Parallel jobs
From NorduGrid
These are notes that went between Olli Tourunen, Daniel Johansson, Michael Gronager and Josva Kleist early 2009. They are what came from a discussion between Olli and Daniel with the purpose of creating a general model for handling parallel jobs (both multi-core, multi-node and mixed jobs).
I'm thinking about how to give everything we talked about in Budapest to
the rest of the world. How to convert them to our religion. ;)
Here is what I wrote down on the paper in my hotel room:
Contents |
General
Model describing resources for Infosys+arc.conf
Shared Memory Unit: [ max memory per rank (MiB), number of cores, Available Memory (MiB) ]
So, this is basically a node in a cluster, sharing memory, capable of running threaded applications. "Max memory per rank" could be something else than available memory/number of cores, but then you might not be able to run with all CPUs (overallocing cores in favour of more memory per core).
Resource: [ max ranks per job, job exclusive nodes (yes/no), bandwidth, allow_new_brokering (yes/no) ]
This is about general policy for a cluster/other resource. Could be per queue?
max ranks per job: maximum level of parallelism allowed. Should we also/instead have a list of the allowed levels, since some sites might only allow e.g. multiples of four (exclusive node allocation, but not necessarily coupled with the attribute below)
job exclusive nodes (yes/no): are we forced to allocate a full node (shared memory unit)
bandwidth: the bandwidth of the backend
allow_new_brokering (yes/no): Drawing a blank here. Daniel, what was the 'brave new brokering' again?

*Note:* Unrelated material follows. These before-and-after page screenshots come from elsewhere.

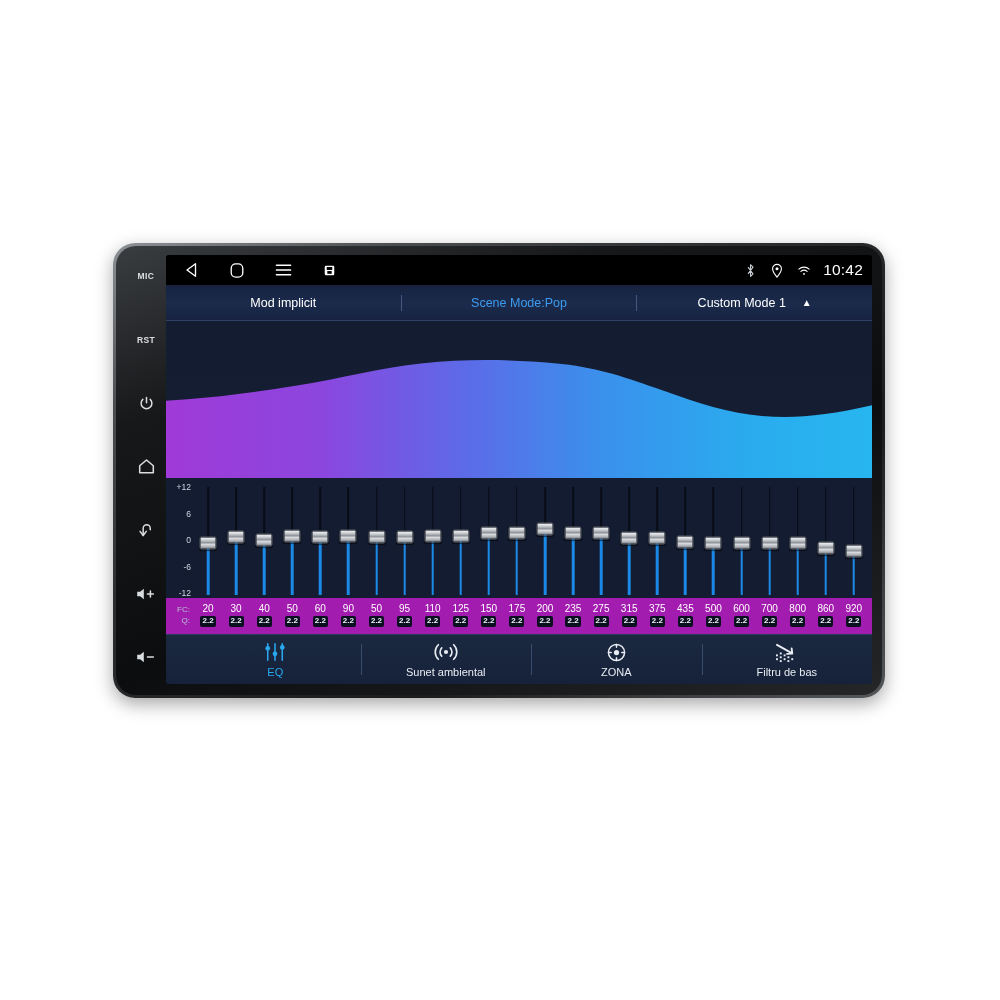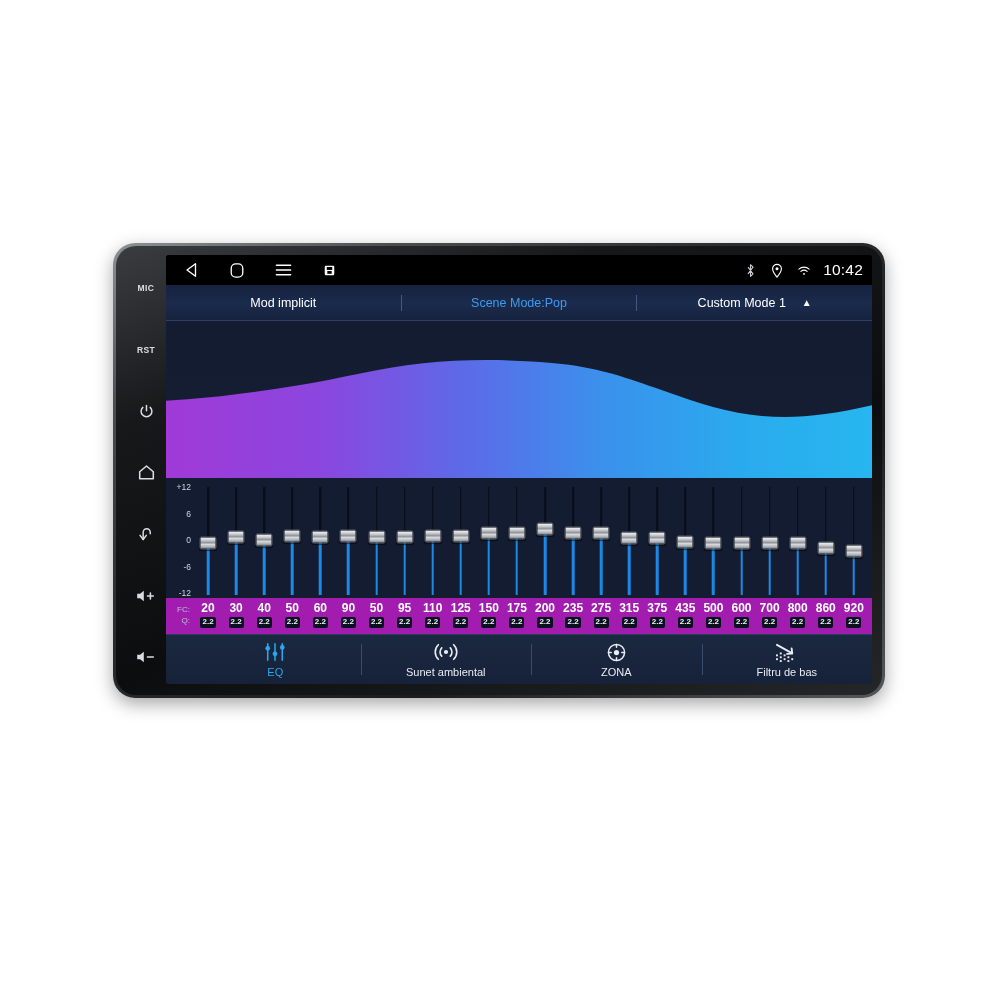--- a/index.html
+++ b/index.html
@@ -42,7 +42,6 @@
     display: flex; align-items: center; justify-content: center;
     width: 26px; height: 22px;
     opacity: .92;
-    margin-top: 12px;
   }
   .hw-btn svg { display:block; }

Thought: How do we enumerate the Shared Memory Units in infosys/arc.conf?
Xrsl
cpu_distribution This is for specifying the total number of processes/ranks and how many of those we want per node/shared memory unit.
arc.conf needs
per queue
max_ranks_per_job max_mem_per_rank max_mem_per_node cores_per_node job_exclusive_nodes bandwidth_between_nodes
per cluster
allow_new_brokering
Arc-xrsl
count -> ranks cpu_distribution = 2ranks/node, maxranks/node
Here we need to be careful with the terms. Rank, thread, process, core...
Infosys
max_ranks_per_job max_mem_per_rank max_mem_per_node cores_per_node job_exclusive_nodes bandwidth_between_nodes allow_new_brokering
Documentation
- cputime deprecated.
- walltime = time on clock.
- memory is per rank
info about new stuff. I don't know what e.g. Glue2 says about cputime? It would be nice to have it deprecated, though, having walltime + publishing benchmarks is some much clearer.
Summary
Things that need to be updated:
- Client brokering
- Publish info to jobs (env-vars)
- arc.conf attributes
- Infosys extensions
- Backend extensions
- Documentation
Backend extensions also need a way to publish the LRMS allocations to the job itself, if we are not always using runtime environments for that.
Final thoughts
This is a step in right direction. However (referring to the coffee table discussion at NG tech meeting), I think that many applications will benefit from having something more intelligent sitting on the frontend. Either hosted by HED as a web service or as a Runtime Environment. To enpower the REs in the latter case in a clean way we would need some improvements in the RE script <-> grid manager interface.
Case not closed, let's continue the discussion.